Anche la cicatrizzazione delle ferite non è una cosa banale ed è fortemente correlata all’apporto amminoacidico. Secondo l’esperto, questa è un’altra condizione che giustifica ampiamente il cercare di riattivare un consumo di carne adeguato nei soggetti affetti da lesioni cutanee e sottocutanee, soprattutto dalle cosiddette “ferite difficili”, piaghe che fanno fatica a cicatrizzare spontaneamente nonostante le migliori cure. “La componente nutrizionale può impattare in maniera fondamentale, non solo sulla prevenzione, che sarebbe il top, ma soprattutto sulla possibilità che queste piaghe vadano incontro a guarigione”, spiega Cicero: “Cosa ci aiuta a guarire materialmente e cosa può essere interessante dal punto di vista della gestione della dieta? Tutto ciò che ci fornisce proteine nobili, zinco e ferro, quindi le proprietà nutrizionali delle carni rosse, che sono poco assunte proprio da questa tipologia di pazienti, creando un pericoloso circolo vizioso poco considerato”.
Infine, il presidente della Società Italiana di Nutraceutica mostra degli studi di intervento, quindi non teorici ma pratici, in cui ad anziani con declino cognitivo, che non consumano una quantità adeguata di carne e carenti dal punto di vista nutrizionale, è stato proposto un intervento pluri-componente, che consisteva in attività fisica, interazione sociale e una parte di consumo aggiunto di carne rossa magra.
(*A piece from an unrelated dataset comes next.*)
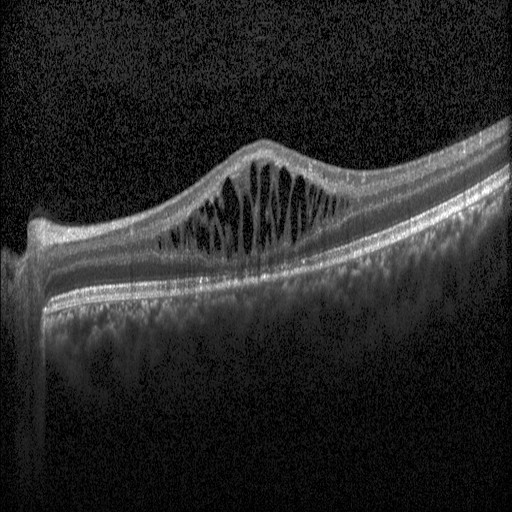
Optical coherence tomography B-scan, SD-OCT, acquired on a Heidelberg Spectralis, macular scan. The scan shows diabetic macular edema.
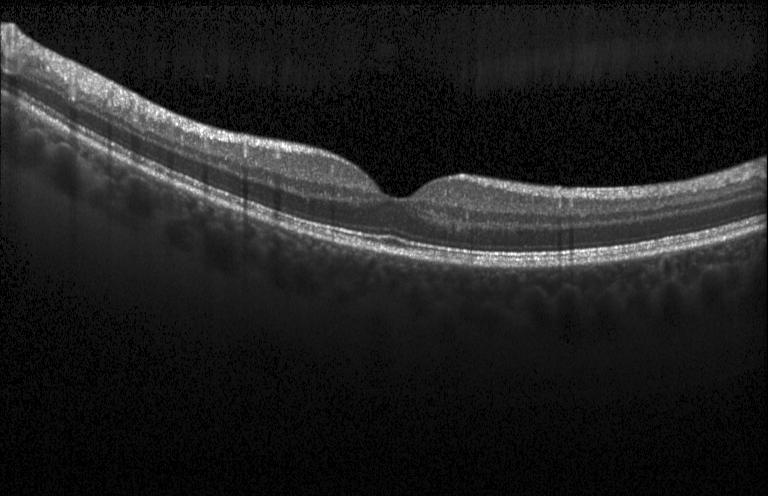
SD-OCT · OCT B-scan · macular scan. Macular OCT: neither CNV, DME, nor drusen.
Dopo circa sei mesi di trattamento, ci sono state tante piccole variazioni significative, in quanto è migliorata in maniera macroscopica la capacità di memorizzazione e di apprendimento, cosa non indifferente, visto che si tratta di anziani con deficit cognitivo, con un impatto totalmente neutrale sui parametri infiammatori.
#Salute: in condizioni cliniche specifiche, la #carne non deve essere tolta dal menu. Tutto deve essere tarato sulla #quantità e la #qualità. Condividi il Tweet
“Questo ci porta a riflettere sul valore della carne rossa come nutraceutico per condizioni mediche specifiche, che sarebbero difficilmente gestibili anche da un punto di vista economico”, conclude Arrigo Cicero: “Non ti devo obbligare a consumare carne, però se ci sono delle condizioni cliniche specifiche, non deve essere tolta. Tutto deve essere tarato sulla quantità e sulla qualità, perché se si pensa di compensare prendendo compresse o integratori, il nutraceutico di buona qualità, lavorato farmaceuticamente per renderlo biodisponibile, costa molto. Costa anche la carne, ma io di qualcosa mi dovrò nutrire e di conseguenza, se investo in un alimento di qualità migliore anziché nell’integrazione nutrizionale, ho un grosso vantaggio ai fini di un’adeguata ed equilibrata alimentazione”.